>>>

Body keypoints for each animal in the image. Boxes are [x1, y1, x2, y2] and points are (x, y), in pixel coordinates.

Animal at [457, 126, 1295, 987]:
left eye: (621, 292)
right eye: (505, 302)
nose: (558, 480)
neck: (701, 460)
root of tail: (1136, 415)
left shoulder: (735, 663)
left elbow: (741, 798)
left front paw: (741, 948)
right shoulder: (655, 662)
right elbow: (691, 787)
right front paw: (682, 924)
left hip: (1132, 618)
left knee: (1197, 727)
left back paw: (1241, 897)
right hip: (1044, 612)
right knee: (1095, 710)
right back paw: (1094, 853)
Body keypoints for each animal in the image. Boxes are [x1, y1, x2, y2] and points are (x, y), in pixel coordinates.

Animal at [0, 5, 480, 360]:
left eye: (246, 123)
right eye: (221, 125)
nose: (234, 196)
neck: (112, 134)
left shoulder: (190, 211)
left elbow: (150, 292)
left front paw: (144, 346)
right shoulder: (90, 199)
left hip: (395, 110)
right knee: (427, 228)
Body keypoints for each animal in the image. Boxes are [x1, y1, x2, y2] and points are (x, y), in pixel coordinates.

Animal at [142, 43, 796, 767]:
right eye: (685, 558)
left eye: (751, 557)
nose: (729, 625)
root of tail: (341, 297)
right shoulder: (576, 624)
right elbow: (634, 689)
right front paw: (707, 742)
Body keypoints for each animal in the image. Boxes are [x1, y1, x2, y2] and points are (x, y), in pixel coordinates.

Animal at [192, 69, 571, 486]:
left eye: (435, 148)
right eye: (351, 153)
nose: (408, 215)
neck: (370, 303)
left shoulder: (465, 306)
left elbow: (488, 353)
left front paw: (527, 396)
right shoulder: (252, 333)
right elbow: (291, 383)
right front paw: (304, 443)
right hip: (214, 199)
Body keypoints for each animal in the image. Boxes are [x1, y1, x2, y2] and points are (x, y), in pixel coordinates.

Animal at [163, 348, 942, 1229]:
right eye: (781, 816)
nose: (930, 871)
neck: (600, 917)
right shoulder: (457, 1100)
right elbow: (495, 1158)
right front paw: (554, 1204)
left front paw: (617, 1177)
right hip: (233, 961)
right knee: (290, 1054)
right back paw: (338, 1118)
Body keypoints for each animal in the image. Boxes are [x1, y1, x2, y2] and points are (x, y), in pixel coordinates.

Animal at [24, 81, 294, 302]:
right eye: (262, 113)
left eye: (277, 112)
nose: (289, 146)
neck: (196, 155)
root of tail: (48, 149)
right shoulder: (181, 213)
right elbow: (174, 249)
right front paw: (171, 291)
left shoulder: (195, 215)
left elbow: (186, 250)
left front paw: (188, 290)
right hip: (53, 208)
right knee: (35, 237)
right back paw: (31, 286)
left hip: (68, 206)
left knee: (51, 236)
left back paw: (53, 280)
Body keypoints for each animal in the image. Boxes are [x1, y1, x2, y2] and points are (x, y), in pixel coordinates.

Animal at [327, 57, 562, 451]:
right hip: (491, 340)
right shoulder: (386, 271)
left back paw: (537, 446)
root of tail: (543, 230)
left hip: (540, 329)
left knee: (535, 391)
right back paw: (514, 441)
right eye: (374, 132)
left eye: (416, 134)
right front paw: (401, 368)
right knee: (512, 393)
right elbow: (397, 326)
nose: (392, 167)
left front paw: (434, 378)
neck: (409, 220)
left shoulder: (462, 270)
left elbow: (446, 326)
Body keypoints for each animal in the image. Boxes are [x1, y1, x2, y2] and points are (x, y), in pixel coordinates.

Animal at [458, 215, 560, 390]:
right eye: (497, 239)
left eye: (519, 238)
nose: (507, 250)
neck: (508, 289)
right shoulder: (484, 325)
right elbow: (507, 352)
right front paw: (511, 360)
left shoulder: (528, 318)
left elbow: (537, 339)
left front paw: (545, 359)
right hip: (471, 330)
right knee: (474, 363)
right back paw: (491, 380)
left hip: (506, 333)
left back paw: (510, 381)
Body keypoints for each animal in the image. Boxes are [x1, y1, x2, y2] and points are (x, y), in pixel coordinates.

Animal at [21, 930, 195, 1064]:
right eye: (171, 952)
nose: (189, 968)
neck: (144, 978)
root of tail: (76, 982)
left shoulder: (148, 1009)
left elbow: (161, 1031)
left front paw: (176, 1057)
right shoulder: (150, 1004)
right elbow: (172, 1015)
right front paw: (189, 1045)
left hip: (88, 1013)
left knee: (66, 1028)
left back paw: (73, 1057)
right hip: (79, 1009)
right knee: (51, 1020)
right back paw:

<<<

### About this exercise
Check the lines above and copy each one that includes "back".

### Reply to the task
left back paw: (1241, 897)
right back paw: (1094, 853)
right back paw: (338, 1118)
right back paw: (31, 286)
left back paw: (53, 280)
left back paw: (537, 446)
right back paw: (514, 441)
right back paw: (491, 380)
left back paw: (510, 381)
left back paw: (73, 1057)
right back paw:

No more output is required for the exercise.